Не чураясь общества, я неукоснительно следовал наставлениям отца — совершенно не употреблял ни вина, ни пива и сторонился женщин. Последняя статья открывала мне многие преимущества перед другими, тратившими на пустые амуры свой досуг и наличные деньги. Моя сдержанность объяснялась прежде всего любовию к Лизе, дочери помещика Дербалызова Намакона Федуловича, нашего соседа по имению. Любовь представлялась мне неразделённой и оттого ещё пуще отвращала всякие помыслы о других женщинах.
Служба в канцелярии, порою хлопотливая, отнюдь не изнуряла меня, тем более что я всегда имел достаточный стол и недурную квартиру, живая чаще всего с адъютантом его превосходительства поручиком Иваном Осиповичем Мастеровым — до принятия российского подданства Гансом Иозефом Цигельмайстером, чистокровным баварцем, также большим любителем книг и чтения.
Признаюсь, книги изощрили мой ум и придали ему склонность к размышлениям почти постоянным. Навострясь в доступных, общеупотребительных книжных премудростях и не пренебрегая житейскими, я научился легко отделят истинное от ложного, полезное от тлетворного.

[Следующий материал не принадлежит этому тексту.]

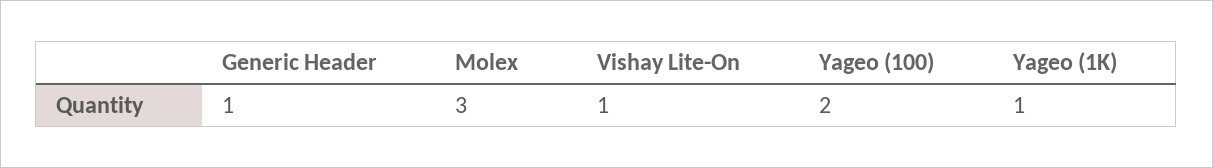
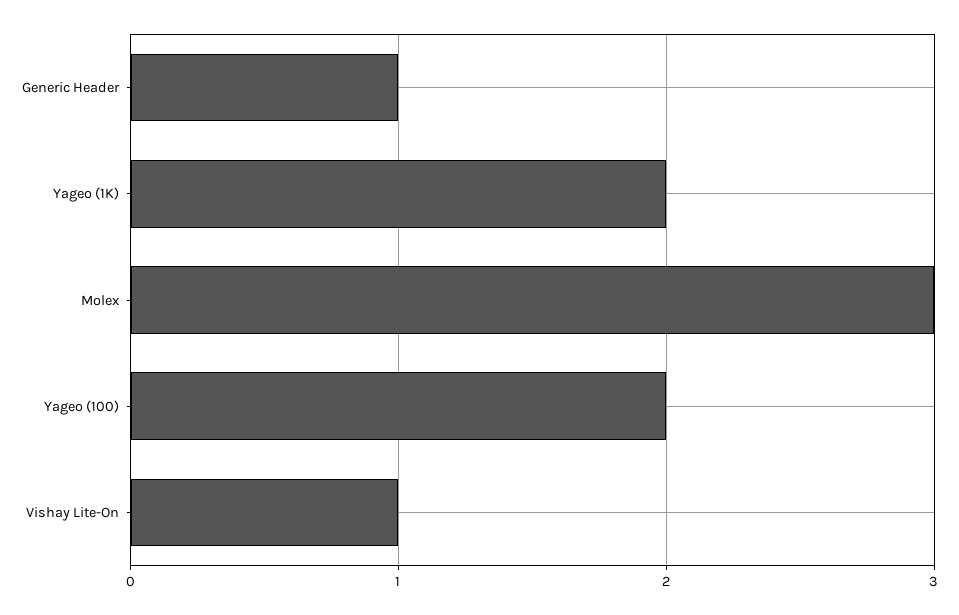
Yageo (1K): 1 -> 2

Суждения мои часто поражали проницательностью людей, с коими я имел дело, и сие обстоятельство дурно на меня воздействовало, поощряя тщеславие. Конечно, я более угадывал истину, нежели владел ею, тем не менее порою мне представлялось, что я способен мыслью покорить любую тайну — предерзкое заблуждение.

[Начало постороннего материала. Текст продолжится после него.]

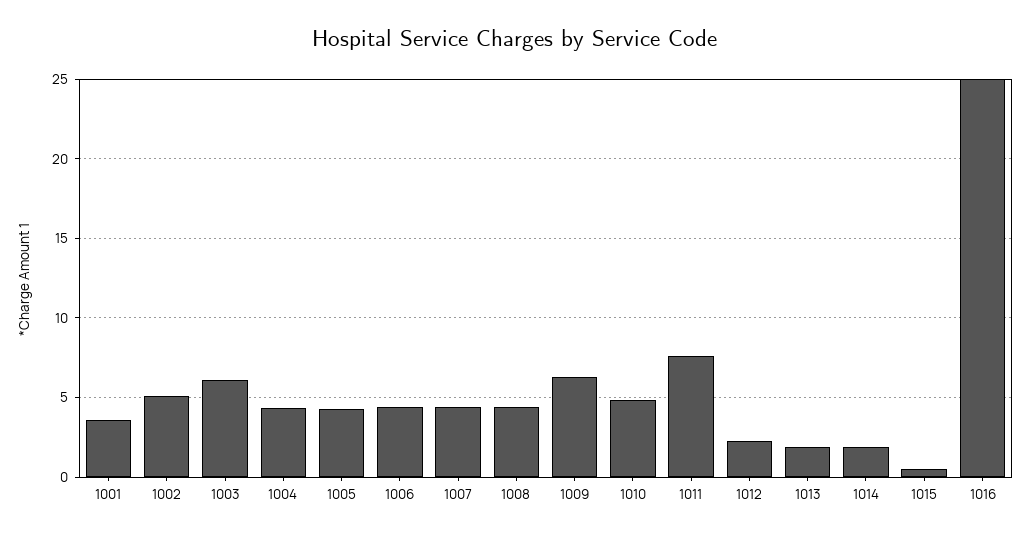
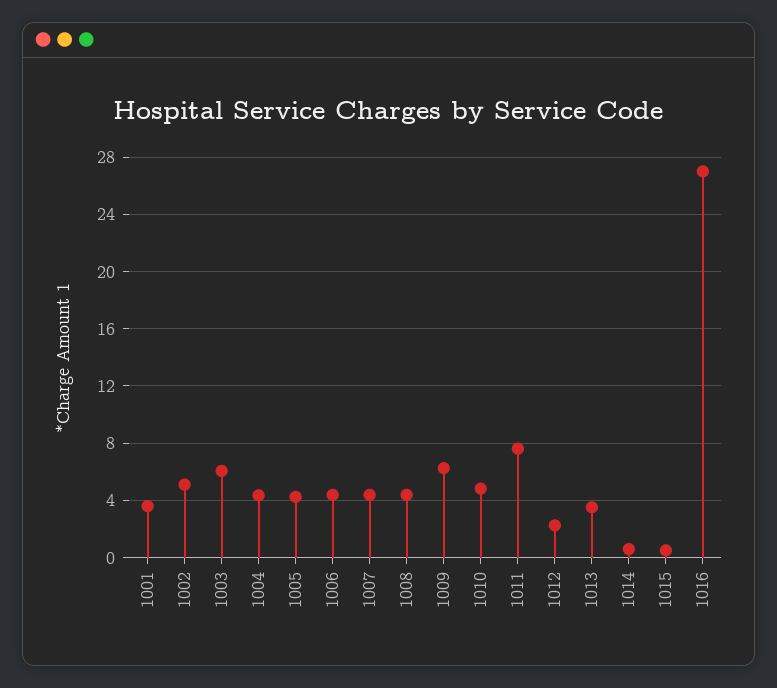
1013: 2 -> 3.5
1014: 2 -> 0.5
1016: 25 -> 27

В Петербурге моей самоуверенности пришёл конец. Я был посрамлён, обнаружив, сколь невежествен и тёмен, и впал в меланхолию, опасную тем, что никогда прежде не был подвержен оной.
Воля государя мнилась мне единственным истоком событий. Прошло немного времени, и пелена спала с очей моих, сковав их ужасом иного знания, указавшего, что люди повсюду подневольны, а произвол государей чаще всего кажущийся — их тоже угнетают обстоятельства, а сверх того в первую очередь обступают влиятельные заговорщики. Я узнал, что европейская политика, с бесчисленными бедами её народов, с кровию солдат и слезами обывателей, сотворена преимущественно в Англии, побуждаемой тайной кликою к мировому владычеству и пользующейся Прусским королевством исключительно для того, чтобы сковать руки европейских держав, особливо Франции, и отнять франкские заморские провинции, как наперёд того Англия поступила с Гишпанией и Голландией. Мне была представлена политика дворов в виде шахматной игры, где каждый обходился в миллионы червонцев и десятки тысяч солдатских жизней и приносил одним прибыли, а другим убытки. Я узнал, что первопричиной страстей служат интересы сословий и в любом хоре вершителей политики есть заглавные голоса, кои ведут всю партию. Я узнал, что каждая из держав, не выключая России, расходует баснословные суммы на подкуп иноземных вельмож, и то, что общество принимает за исторический факт, есть лишь равнодействующая разных интересов. Так, прусский король на англицкие деньги подкупал турецких министров и самого султана, побуждая выступить противу России или Аустрии и тем ослабить удар по Пруссии. В свою очередь, тем же министрам и султану подносили подарки русские и аустрияки, выпрашивая и выговаривая необходимый мирный тыл. Приотворилось мне и гораздо более — об том речь в свой час, — но, повторяю, пребывая в Петербурге, не имел я ни малейшего понятия о подоплёке событий и потому неистовствовал от досады…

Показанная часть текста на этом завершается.